Previously, the market widely expected Japan might raise interest rates, but this meeting chose to hold steady.
However, from the governor's speech, there is still a window for a rate hike in June, which has made funds much more cautious.
Many people usually focus only on the Federal Reserve but overlook the impact of Japanese interest rates.
In fact, Japan's long-term low interest rates are an important source of global liquidity.
A large amount of capital borrows low-interest yen, exchanges it for dollars, and invests in higher-yielding asset markets—this is a typical carry trade.

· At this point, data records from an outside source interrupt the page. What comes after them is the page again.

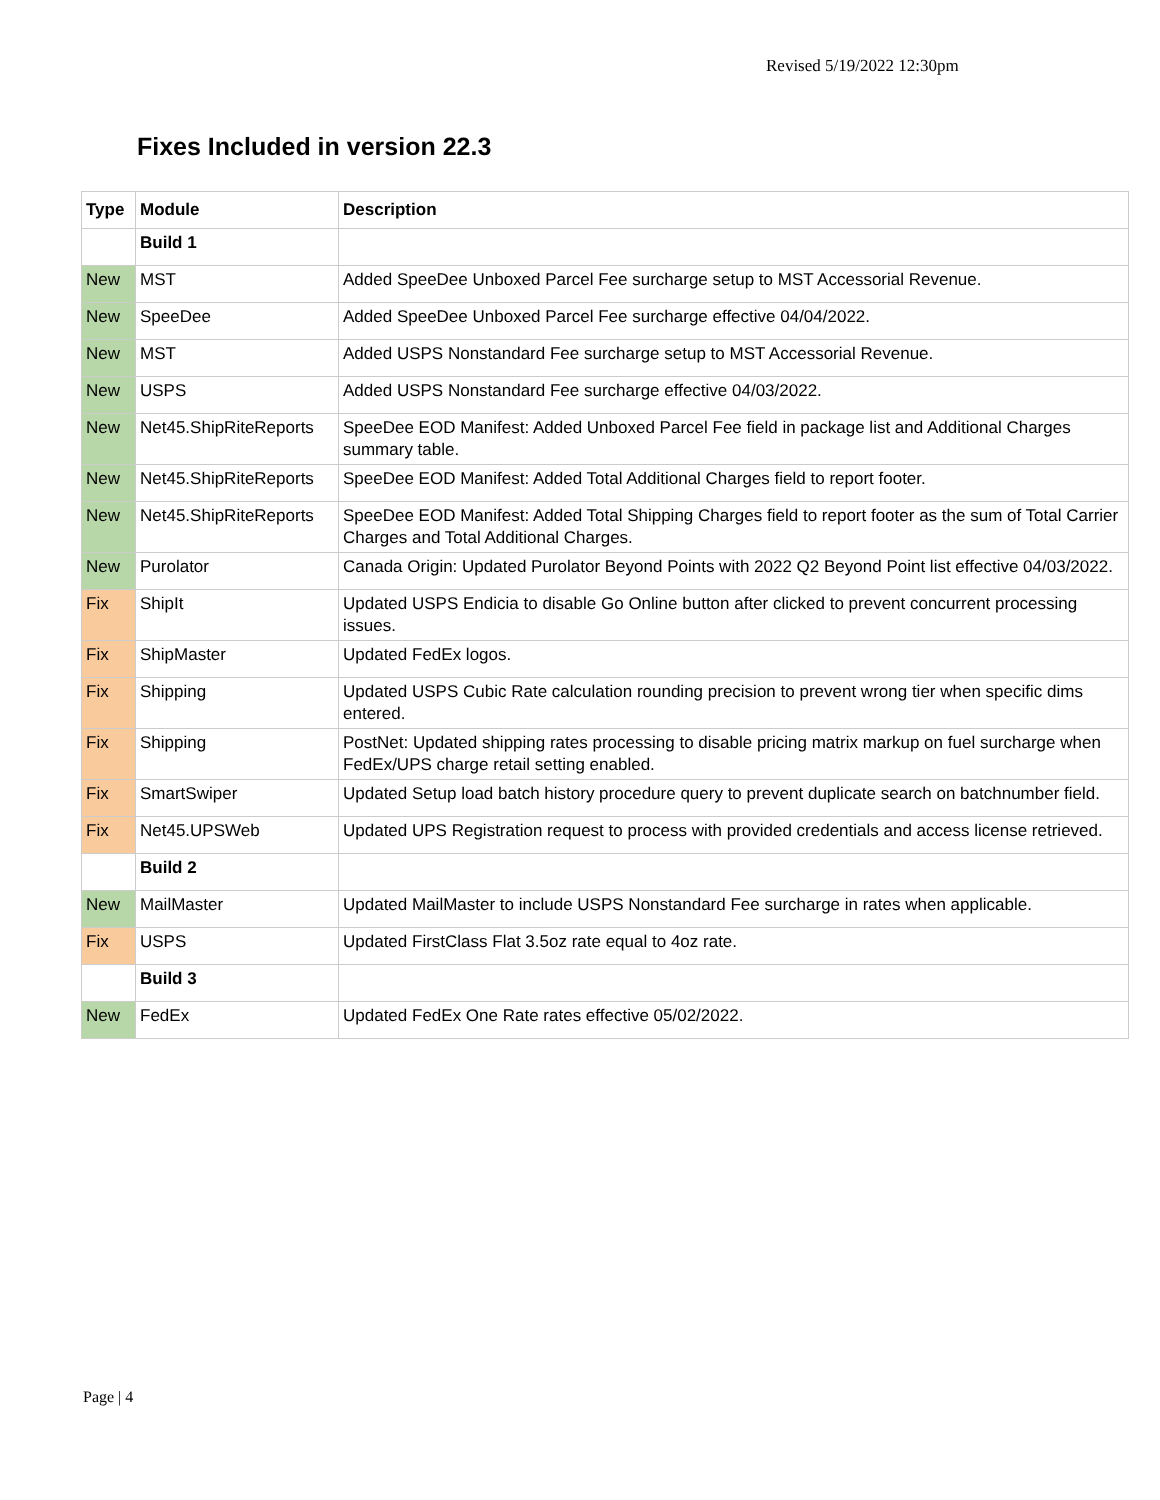Revised 5/19/2022 12:30pm
Fixes Included in version 22.3
| Type | Module | Description |
| --- | --- | --- |
| | Build 1 | |
| New | MST | Added SpeeDee Unboxed Parcel Fee surcharge setup to MST Accessorial Revenue. |
| New | SpeeDee | Added SpeeDee Unboxed Parcel Fee surcharge effective 04/04/2022. |
| New | MST | Added USPS Nonstandard Fee surcharge setup to MST Accessorial Revenue. |
| New | USPS | Added USPS Nonstandard Fee surcharge effective 04/03/2022. |
| New | Net45.ShipRiteReports | SpeeDee EOD Manifest: Added Unboxed Parcel Fee field in package list and Additional Charges summary table. |
| New | Net45.ShipRiteReports | SpeeDee EOD Manifest: Added Total Additional Charges field to report footer. |
| New | Net45.ShipRiteReports | SpeeDee EOD Manifest: Added Total Shipping Charges field to report footer as the sum of Total Carrier Charges and Total Additional Charges. |
| New | Purolator | Canada Origin: Updated Purolator Beyond Points with 2022 Q2 Beyond Point list effective 04/03/2022. |
| Fix | ShipIt | Updated USPS Endicia to disable Go Online button after clicked to prevent concurrent processing issues. |
| Fix | ShipMaster | Updated FedEx logos. |
| Fix | Shipping | Updated USPS Cubic Rate calculation rounding precision to prevent wrong tier when specific dims entered. |
| Fix | Shipping | PostNet: Updated shipping rates processing to disable pricing matrix markup on fuel surcharge when FedEx/UPS charge retail setting enabled. |
| Fix | SmartSwiper | Updated Setup load batch history procedure query to prevent duplicate search on batchnumber field. |
| Fix | Net45.UPSWeb | Updated UPS Registration request to process with provided credentials and access license retrieved. |
| | Build 2 | |
| New | MailMaster | Updated MailMaster to include USPS Nonstandard Fee surcharge in rates when applicable. |
| Fix | USPS | Updated FirstClass Flat 3.5oz rate equal to 4oz rate. |
| | Build 3 | |
| New | FedEx | Updated FedEx One Rate rates effective 05/02/2022. |
Page | 4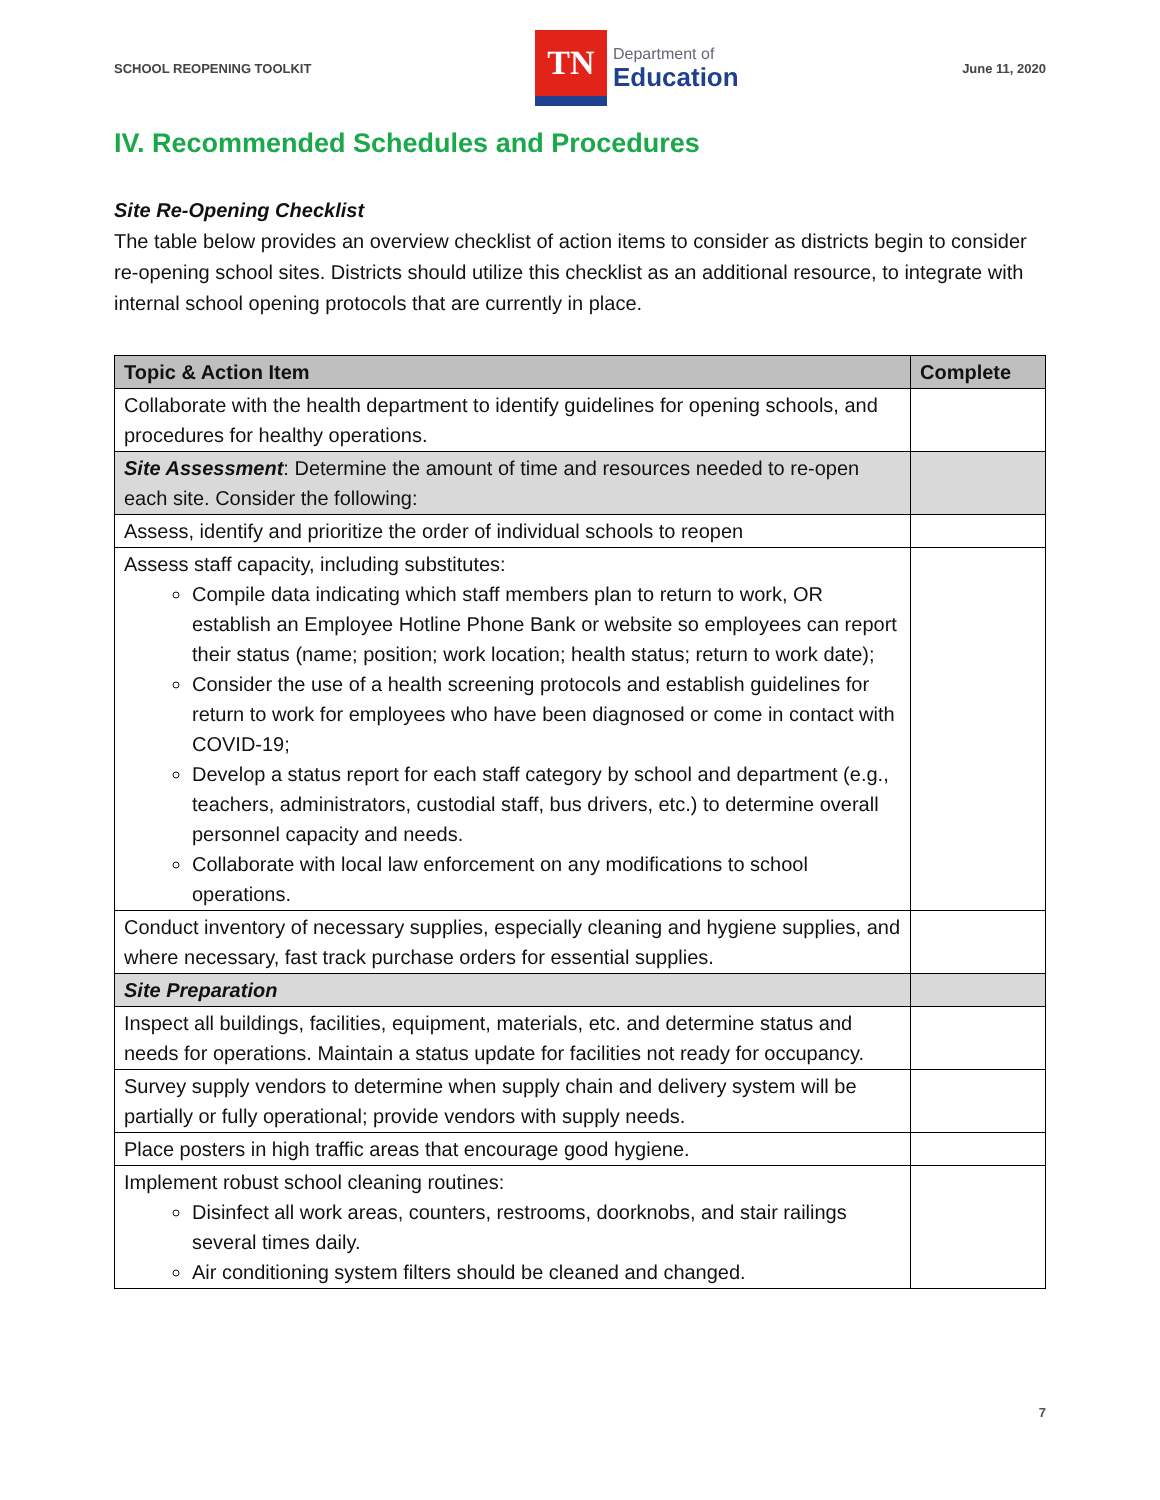SCHOOL REOPENING TOOLKIT
TN
Department of
Education
June 11, 2020
IV. Recommended Schedules and Procedures
Site Re-Opening Checklist
The table below provides an overview checklist of action items to consider as districts begin to consider re-opening school sites. Districts should utilize this checklist as an additional resource, to integrate with internal school opening protocols that are currently in place.
| Topic & Action Item | Complete |
| --- | --- |
| Collaborate with the health department to identify guidelines for opening schools, and procedures for healthy operations. | |
| Site Assessment : Determine the amount of time and resources needed to re-open each site. Consider the following: | |
| Assess, identify and prioritize the order of individual schools to reopen | |
| Assess staff capacity, including substitutes: Compile data indicating which staff members plan to return to work, OR establish an Employee Hotline Phone Bank or website so employees can report their status (name; position; work location; health status; return to work date); Consider the use of a health screening protocols and establish guidelines for return to work for employees who have been diagnosed or come in contact with COVID-19; Develop a status report for each staff category by school and department (e.g., teachers, administrators, custodial staff, bus drivers, etc.) to determine overall personnel capacity and needs. Collaborate with local law enforcement on any modifications to school operations. | |
| Conduct inventory of necessary supplies, especially cleaning and hygiene supplies, and where necessary, fast track purchase orders for essential supplies. | |
| Site Preparation | |
| Inspect all buildings, facilities, equipment, materials, etc. and determine status and needs for operations. Maintain a status update for facilities not ready for occupancy. | |
| Survey supply vendors to determine when supply chain and delivery system will be partially or fully operational; provide vendors with supply needs. | |
| Place posters in high traffic areas that encourage good hygiene. | |
| Implement robust school cleaning routines: Disinfect all work areas, counters, restrooms, doorknobs, and stair railings several times daily. Air conditioning system filters should be cleaned and changed. | |
7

Once Japan actually raises rates, the cost of borrowing yen increases, and these arbitrage funds must return to close their positions,
and global liquidity will be drained, naturally putting pressure on risk assets.
In other words, Japan's ultra-low interest rates are actually a "water tap" for global funds.
Tightening the tap will amplify market volatility.
Looking back at history makes this even more intuitive:
On March 19, 2024, Japan raised interest rates, and the US stock and crypto bull markets quickly cooled down;
On July 31, 2024, rates were raised again, and Bitcoin dropped from 62k to 49k;
In December 2025, another rate hike saw Bitcoin fall from 116k to 80k.
So, the upcoming June move must be closely watched.
What truly determines the market rhythm is often not the surface-level rise and fall, but the loosening and tightening of liquidity.